→ Listed records

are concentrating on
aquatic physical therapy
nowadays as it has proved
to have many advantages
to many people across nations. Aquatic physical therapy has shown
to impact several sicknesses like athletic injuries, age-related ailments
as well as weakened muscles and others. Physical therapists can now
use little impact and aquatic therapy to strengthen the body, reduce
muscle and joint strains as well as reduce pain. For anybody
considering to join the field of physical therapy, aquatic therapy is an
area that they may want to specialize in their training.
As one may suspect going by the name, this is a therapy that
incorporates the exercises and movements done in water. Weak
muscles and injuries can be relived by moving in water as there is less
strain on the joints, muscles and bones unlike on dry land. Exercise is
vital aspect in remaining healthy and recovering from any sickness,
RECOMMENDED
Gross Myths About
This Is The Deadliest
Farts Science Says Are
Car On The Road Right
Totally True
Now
* * *
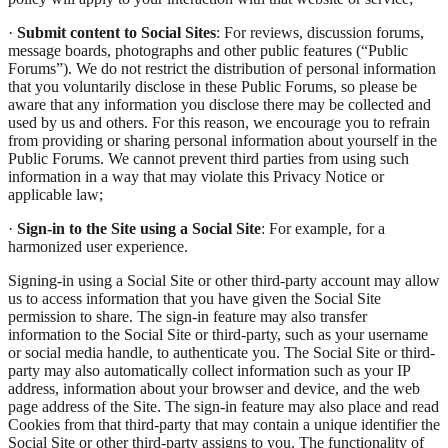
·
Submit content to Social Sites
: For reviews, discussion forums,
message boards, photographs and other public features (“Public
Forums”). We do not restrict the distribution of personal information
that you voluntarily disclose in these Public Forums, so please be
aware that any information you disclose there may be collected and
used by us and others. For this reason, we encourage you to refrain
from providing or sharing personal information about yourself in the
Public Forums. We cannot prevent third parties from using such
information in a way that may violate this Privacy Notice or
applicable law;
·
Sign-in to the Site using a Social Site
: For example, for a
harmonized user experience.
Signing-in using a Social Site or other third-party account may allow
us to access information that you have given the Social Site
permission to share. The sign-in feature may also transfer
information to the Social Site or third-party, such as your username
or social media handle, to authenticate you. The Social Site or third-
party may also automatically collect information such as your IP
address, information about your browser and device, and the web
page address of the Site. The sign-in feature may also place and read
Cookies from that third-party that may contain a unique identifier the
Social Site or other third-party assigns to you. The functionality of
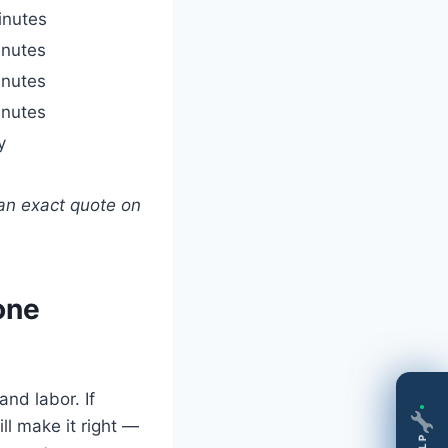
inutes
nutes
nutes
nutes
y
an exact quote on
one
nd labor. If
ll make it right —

→ Problem
One stretch of the lines above is wanted, from the line that contains "area that they" through the line that contains "muscles and injuries". Output it exactly.

→ Answer for the task
area that they may want to specialize in their training.
As one may suspect going by the name, this is a therapy that
incorporates the exercises and movements done in water. Weak
muscles and injuries can be relived by moving in water as there is less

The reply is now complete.